Each line that contains the word "باکیفیت" is to be copied from the records below.

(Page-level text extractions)
Start of Block
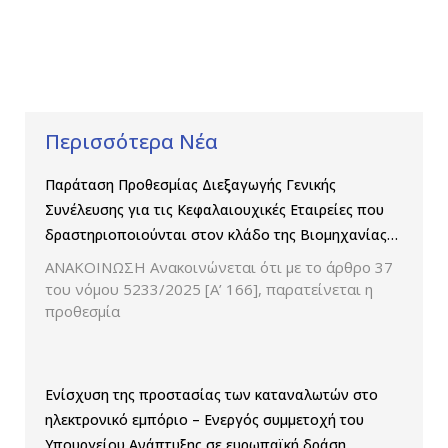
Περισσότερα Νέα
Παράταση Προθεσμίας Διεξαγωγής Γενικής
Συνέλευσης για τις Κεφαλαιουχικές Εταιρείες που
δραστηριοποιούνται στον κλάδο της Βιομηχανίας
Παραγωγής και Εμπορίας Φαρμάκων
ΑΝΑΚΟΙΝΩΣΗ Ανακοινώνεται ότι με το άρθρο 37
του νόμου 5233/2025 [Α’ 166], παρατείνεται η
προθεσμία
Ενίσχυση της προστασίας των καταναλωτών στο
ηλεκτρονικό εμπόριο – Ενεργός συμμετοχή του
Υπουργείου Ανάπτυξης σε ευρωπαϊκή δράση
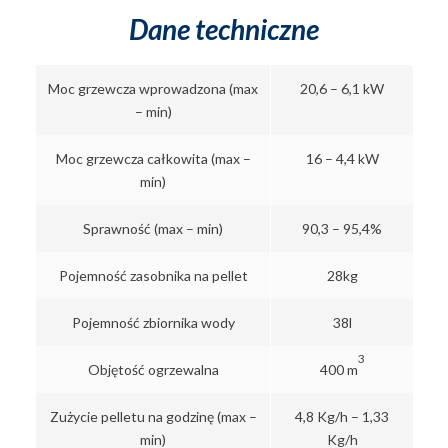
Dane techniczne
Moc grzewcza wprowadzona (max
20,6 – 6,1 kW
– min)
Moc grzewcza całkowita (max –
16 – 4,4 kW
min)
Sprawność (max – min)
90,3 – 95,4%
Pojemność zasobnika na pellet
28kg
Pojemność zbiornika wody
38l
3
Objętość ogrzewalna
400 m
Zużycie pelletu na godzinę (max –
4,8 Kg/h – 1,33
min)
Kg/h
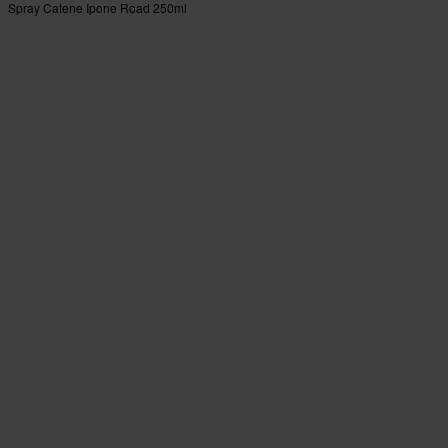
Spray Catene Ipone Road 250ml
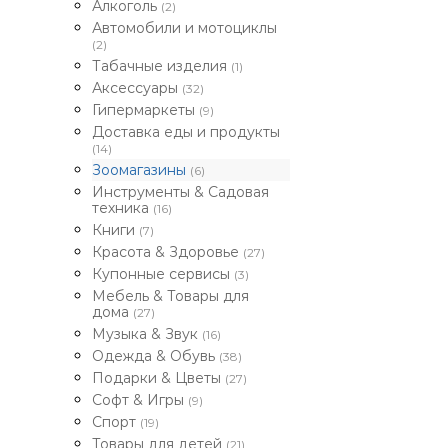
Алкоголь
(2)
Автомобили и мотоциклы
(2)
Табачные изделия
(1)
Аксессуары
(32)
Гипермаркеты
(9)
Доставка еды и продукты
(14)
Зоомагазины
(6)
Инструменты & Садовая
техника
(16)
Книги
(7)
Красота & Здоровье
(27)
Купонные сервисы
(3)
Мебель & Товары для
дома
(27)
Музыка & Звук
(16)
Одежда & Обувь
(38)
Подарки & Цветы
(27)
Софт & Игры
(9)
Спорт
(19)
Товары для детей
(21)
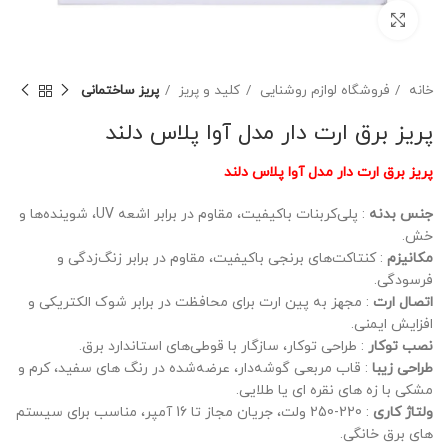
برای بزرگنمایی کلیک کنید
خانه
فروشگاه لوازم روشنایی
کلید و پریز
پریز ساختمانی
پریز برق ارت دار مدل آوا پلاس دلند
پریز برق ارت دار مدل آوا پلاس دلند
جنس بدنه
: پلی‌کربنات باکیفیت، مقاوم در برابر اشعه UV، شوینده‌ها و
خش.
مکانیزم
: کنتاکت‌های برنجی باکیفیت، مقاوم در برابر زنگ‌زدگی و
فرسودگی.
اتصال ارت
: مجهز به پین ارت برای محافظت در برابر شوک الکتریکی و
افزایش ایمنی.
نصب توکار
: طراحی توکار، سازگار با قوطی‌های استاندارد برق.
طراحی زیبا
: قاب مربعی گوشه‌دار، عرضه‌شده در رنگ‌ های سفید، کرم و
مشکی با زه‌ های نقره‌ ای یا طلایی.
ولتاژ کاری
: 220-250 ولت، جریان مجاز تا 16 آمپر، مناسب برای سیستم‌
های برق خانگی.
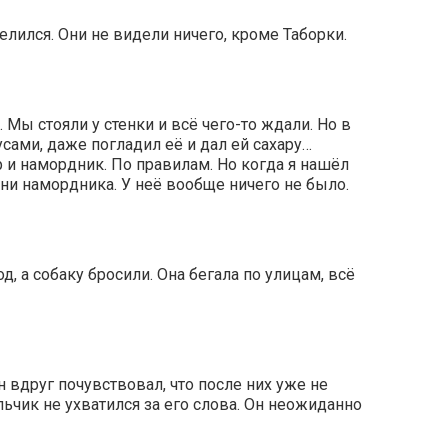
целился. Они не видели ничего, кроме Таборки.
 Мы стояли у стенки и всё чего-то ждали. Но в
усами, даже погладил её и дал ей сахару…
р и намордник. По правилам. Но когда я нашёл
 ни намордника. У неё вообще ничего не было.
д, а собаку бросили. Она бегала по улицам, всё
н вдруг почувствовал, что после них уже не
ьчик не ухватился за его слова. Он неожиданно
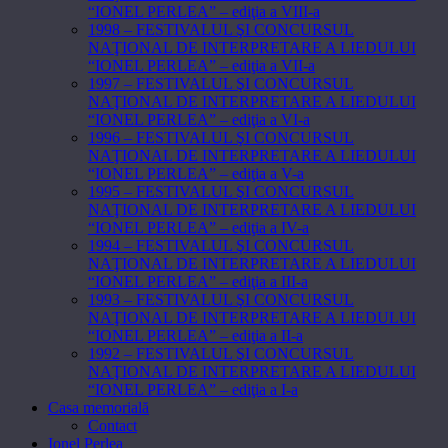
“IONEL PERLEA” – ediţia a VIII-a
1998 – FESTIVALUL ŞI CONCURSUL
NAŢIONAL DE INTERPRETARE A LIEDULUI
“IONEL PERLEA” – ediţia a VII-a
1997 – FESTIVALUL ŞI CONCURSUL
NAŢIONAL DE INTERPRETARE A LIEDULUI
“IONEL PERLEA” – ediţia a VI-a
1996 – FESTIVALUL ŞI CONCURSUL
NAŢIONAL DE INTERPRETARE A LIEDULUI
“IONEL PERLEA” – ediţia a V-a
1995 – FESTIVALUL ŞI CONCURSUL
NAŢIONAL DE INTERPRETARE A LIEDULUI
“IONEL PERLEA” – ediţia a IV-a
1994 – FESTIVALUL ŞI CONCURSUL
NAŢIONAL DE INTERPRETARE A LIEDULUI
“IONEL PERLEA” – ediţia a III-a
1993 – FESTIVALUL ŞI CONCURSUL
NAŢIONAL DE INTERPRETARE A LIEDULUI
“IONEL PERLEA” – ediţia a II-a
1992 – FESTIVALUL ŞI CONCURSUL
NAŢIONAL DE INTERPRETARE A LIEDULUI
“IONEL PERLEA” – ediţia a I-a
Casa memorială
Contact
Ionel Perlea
End of Block
The answer
: پلی‌کربنات باکیفیت، مقاوم در برابر اشعه UV، شوینده‌ها و
: کنتاکت‌های برنجی باکیفیت، مقاوم در برابر زنگ‌زدگی و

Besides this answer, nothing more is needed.